Today I am officially 1 month from my due date.
Typing the number 1 for month is so much more fun then 30 for days. 30 still sounds like a long time, don’t you think? Agree with me, I’m 9 months pregnant & hormonal; it’s in your best interest.
The way my body’s been acting I won’t be surprised if we go early (which is scary, cause I haven’t packed a bag yet, among other things,) but because I keep saying that, I’m sure I’ll be 2 weeks late and induced at that time. But I digress…
The name thing; we don’t have one yet.
Yup, we’re a month away and we haven’t decided on a name yet. Is that weird? Last time. we more or less had names picked out before we knew the sex of the baby. In fact we had arguments over boy’s names, which seem a bit ridiculous when you think about it. Why bother to fight over a name if you know you’re going to find out the sex of the child, but aren’t far enough along to know that yet? Save your energy for the name you know you’ll need.
I have names, but it’s one of those things that I haven’t gotten DS to nail down yet. I know not to push too much on this with him because if I declare I care too much and push, he’ll push back (and not in a good way). It’s his nature. So we’ve talked about it a couple times, but that’s all.
I think DS doesn’t really care for the most part. I think he wants to see how much I care and if he can negotiate anything out of it. Or maybe he just doesn’t want to discuss it, I’m not sure. He has thrown out one name, but it’s more to honor a family member (she’s an “adopted” Aunt). While I adore her I’m not crazy about her name for my child. And I have issues about family names (she's not actual blood, but close). Both of our families have been big on the passing down the name thing, mostly for boys, but variations of those names have been given to women in the families too. There’s currently one name in my family that belongs like 6 people, all currently alive. (I have no idea if you started counting those that passed on already, it would be beyond ridiculous .) It can get a bit confusing to say the least. If that’s your (or your family’s) thing, good for you, but I’m really not into it. I believe that my kids should be able to develop their own issues related to their names and not have to hear that one of their namesakes ended up being a loony alcoholic later in life (implying that they'll go down the same path).

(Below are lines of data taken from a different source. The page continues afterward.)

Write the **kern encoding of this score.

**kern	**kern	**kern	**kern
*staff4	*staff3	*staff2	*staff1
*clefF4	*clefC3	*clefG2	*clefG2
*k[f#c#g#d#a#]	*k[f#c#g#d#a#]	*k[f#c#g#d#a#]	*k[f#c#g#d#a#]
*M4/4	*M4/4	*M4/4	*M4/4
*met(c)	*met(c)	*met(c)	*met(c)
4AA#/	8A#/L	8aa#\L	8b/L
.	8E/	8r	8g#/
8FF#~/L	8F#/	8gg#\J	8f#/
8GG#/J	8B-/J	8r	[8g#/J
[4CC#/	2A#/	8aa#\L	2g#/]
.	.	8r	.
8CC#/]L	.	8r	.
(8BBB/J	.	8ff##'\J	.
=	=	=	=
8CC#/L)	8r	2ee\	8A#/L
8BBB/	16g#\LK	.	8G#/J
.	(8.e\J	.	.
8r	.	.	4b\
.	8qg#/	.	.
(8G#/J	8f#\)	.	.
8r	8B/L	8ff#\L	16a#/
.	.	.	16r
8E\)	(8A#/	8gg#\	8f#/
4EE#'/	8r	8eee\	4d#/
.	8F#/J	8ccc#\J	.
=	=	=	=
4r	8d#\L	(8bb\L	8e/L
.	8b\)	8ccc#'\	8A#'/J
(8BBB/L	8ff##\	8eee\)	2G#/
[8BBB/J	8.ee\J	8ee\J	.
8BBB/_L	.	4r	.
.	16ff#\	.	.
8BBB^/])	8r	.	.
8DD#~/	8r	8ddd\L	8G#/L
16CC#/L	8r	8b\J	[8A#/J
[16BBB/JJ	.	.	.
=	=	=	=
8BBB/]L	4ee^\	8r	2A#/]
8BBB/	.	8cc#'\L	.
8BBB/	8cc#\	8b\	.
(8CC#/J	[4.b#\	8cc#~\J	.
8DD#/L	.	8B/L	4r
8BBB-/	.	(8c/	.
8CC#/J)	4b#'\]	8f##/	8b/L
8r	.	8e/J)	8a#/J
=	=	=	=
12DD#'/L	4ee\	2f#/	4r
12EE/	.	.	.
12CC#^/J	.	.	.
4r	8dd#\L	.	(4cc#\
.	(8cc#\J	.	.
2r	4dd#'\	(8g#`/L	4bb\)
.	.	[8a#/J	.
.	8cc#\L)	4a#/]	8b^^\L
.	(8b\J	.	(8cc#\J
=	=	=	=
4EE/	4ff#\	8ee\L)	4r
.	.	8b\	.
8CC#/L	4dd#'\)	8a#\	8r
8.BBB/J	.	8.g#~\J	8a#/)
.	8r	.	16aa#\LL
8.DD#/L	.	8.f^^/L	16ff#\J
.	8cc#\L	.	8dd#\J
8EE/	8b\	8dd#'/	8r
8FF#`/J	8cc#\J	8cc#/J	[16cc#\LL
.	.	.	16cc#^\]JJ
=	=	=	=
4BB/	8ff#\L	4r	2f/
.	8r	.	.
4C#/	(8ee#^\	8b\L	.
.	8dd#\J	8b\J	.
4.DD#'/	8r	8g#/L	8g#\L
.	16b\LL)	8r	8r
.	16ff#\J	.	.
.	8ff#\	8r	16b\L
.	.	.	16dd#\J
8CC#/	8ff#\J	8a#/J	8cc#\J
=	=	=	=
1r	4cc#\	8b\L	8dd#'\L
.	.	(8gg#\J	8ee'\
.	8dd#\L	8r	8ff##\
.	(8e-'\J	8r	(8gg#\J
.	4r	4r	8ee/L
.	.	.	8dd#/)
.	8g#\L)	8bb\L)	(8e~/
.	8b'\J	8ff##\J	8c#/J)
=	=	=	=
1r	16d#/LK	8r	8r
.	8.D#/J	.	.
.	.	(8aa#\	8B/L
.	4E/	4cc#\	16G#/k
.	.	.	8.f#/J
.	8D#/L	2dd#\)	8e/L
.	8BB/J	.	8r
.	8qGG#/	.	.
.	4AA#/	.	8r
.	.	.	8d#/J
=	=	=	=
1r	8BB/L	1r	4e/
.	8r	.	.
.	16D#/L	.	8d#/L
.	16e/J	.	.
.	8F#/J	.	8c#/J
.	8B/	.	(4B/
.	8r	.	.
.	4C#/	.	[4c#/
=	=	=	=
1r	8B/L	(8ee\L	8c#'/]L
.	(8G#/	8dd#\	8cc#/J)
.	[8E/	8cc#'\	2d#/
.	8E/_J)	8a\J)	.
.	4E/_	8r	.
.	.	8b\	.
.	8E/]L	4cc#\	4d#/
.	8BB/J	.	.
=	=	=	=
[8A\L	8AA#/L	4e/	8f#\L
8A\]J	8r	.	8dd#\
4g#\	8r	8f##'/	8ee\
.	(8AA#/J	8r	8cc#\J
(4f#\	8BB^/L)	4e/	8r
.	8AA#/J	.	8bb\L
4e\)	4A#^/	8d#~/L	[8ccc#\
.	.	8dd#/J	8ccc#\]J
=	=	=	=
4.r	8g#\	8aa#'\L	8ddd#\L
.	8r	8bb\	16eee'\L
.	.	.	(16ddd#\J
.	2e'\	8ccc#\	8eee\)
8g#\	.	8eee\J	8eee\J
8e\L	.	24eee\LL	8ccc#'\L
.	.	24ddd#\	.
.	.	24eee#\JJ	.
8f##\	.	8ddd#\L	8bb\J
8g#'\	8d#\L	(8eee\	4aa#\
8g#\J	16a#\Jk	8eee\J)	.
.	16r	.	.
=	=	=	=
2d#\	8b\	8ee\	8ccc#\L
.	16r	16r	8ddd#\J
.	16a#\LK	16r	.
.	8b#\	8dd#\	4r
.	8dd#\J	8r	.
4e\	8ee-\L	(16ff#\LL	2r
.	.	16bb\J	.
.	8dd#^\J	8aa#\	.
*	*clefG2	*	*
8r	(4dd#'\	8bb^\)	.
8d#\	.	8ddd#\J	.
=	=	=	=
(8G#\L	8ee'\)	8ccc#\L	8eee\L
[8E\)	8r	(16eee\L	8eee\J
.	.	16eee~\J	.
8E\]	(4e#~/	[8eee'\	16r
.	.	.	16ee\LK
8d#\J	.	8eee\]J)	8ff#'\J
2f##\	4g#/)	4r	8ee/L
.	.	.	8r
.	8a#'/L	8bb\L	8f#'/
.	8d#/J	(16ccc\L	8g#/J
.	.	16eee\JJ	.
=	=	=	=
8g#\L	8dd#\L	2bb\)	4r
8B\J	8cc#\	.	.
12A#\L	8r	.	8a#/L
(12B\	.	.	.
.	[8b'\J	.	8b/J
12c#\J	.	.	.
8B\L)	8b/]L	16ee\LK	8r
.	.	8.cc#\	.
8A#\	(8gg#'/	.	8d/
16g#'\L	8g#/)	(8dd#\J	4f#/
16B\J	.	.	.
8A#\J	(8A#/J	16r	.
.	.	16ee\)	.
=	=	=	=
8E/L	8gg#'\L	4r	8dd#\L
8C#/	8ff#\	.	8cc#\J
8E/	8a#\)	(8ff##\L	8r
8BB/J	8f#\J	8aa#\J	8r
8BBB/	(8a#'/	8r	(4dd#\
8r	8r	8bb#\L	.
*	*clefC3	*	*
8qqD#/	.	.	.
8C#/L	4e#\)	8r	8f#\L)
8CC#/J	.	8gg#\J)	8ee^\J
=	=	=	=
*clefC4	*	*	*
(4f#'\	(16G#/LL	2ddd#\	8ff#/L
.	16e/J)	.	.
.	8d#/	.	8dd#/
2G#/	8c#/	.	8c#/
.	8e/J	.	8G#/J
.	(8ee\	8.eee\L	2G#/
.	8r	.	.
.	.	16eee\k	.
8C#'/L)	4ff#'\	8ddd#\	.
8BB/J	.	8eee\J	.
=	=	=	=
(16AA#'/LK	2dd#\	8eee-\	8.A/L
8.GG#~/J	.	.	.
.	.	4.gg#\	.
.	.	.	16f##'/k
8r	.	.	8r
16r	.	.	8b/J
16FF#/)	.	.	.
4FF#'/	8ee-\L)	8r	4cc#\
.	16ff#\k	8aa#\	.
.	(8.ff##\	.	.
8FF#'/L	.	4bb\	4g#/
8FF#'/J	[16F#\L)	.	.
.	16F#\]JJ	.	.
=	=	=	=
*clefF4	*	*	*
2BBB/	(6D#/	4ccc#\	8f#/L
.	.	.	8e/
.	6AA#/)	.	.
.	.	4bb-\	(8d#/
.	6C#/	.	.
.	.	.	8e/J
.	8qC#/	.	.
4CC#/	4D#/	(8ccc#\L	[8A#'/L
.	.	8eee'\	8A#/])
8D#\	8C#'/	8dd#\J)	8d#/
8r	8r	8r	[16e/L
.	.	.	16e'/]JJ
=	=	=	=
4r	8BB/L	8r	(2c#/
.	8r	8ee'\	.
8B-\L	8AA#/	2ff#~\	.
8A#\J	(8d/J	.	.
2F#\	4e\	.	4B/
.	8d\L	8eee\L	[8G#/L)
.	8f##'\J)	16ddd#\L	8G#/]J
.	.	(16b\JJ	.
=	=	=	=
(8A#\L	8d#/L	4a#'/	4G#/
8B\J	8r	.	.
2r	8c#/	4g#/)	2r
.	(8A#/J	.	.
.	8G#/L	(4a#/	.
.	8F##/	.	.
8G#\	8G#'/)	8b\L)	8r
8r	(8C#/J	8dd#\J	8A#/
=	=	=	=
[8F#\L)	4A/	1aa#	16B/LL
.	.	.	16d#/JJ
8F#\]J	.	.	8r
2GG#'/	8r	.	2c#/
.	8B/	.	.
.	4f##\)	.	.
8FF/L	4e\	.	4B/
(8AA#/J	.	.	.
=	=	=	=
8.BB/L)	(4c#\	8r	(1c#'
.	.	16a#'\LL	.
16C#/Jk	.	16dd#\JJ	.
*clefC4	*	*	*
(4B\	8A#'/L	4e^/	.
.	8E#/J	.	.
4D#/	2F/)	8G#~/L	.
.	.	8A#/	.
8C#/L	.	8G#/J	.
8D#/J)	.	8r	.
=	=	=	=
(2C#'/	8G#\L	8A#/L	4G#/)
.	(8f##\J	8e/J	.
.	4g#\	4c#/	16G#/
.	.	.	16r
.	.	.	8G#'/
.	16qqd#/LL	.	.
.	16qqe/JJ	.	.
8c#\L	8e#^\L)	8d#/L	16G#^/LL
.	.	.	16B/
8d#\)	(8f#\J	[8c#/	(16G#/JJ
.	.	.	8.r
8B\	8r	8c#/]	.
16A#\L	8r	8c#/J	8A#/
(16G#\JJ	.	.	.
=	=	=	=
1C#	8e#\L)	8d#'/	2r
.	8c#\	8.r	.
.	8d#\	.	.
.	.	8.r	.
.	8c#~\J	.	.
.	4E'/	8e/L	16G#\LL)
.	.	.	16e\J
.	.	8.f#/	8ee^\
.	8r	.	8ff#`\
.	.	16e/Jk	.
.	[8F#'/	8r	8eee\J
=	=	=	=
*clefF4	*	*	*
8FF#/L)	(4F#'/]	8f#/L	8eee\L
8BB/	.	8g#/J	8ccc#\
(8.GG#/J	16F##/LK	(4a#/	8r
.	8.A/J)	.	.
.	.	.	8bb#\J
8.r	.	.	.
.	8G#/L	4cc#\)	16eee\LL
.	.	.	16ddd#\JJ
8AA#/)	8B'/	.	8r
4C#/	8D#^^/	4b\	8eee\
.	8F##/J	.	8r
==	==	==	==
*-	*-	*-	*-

While I’m not giving out any of the names on my short list (there’s only 2) since one of them could be BS’s real name & I don’t post our real names on here, here’s my name criteria:
- I need to LOVE the name I give my child. I mean it. I NEED to LOVE it.
- It can’t be a family name. (See Above.)
- I prefer it not be an “M” name
- I like old names.
- At some point in her life my child will hate her name. That’s human nature I think. I grew up pretty much hating my name, now I’m lukewarm on it. When my daughters ask me why on earth I choose their name, I need to be able to honestly tell them that I choose it because I love it and I need to really mean it. (I get all teary just thinking about it.)
I knew TS would have her name since at least the age of 18 & I had her at age 34. DS was not impressed when he asked me. “Why that name?” and I answered, “I don’t know, but I became aware of it sometime in college and I’ve loved it ever since. I knew from that time if I ever had a daughter she would have to have this name.” He responded, “How can I compete with that?” To which I said, “You can’t, so just go along.” He wasn’t amused and like I said we had a few arguments over names last go around.
- All our pets are M’s (Merit, Mowry, Mama-san & Monkey) and our last name is an M. I’m not completely opposed to all M names, but I think in our case, it’s a bit much.
- For girls I seem to tend toward turn-of-the-century names. I also seem to have a tendency toward Irish, Welsh & Celtic names.
I guess that’s it. I figure if I go into labor and we haven’t picked one I get precedent since I’ll be the one in labor, right?